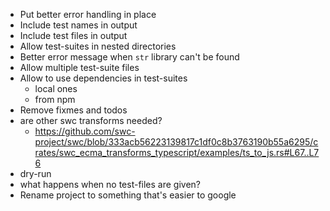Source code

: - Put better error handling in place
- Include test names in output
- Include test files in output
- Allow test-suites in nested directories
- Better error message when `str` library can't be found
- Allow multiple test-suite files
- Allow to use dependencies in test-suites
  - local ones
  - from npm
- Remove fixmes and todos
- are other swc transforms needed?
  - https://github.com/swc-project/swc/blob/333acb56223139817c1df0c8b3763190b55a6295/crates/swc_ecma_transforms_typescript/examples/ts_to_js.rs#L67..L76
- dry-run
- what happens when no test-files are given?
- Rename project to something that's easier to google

§

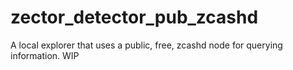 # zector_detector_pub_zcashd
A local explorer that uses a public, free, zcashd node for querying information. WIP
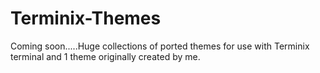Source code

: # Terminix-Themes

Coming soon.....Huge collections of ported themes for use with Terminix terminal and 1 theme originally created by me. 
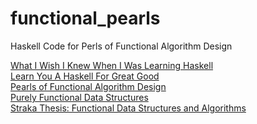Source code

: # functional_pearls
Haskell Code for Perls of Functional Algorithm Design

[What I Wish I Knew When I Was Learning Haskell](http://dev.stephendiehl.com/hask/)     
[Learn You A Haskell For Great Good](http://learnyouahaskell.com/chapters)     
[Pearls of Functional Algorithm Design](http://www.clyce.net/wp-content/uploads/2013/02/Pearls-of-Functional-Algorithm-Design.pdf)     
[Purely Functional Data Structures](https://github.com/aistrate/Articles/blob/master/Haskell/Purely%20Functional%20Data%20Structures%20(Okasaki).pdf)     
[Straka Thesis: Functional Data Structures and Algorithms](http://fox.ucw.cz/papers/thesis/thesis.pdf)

§

▸ **Problem to work on**: With the line holding "- local ones" as the first and the line holding "- Rename project" as the last, set down that range of the entries above exactly, and nothing else.

▸ **Solved exercise**:
  - local ones
  - from npm
- Remove fixmes and todos
- are other swc transforms needed?
  - https://github.com/swc-project/swc/blob/333acb56223139817c1df0c8b3763190b55a6295/crates/swc_ecma_transforms_typescript/examples/ts_to_js.rs#L67..L76
- dry-run
- what happens when no test-files are given?
- Rename project to something that's easier to google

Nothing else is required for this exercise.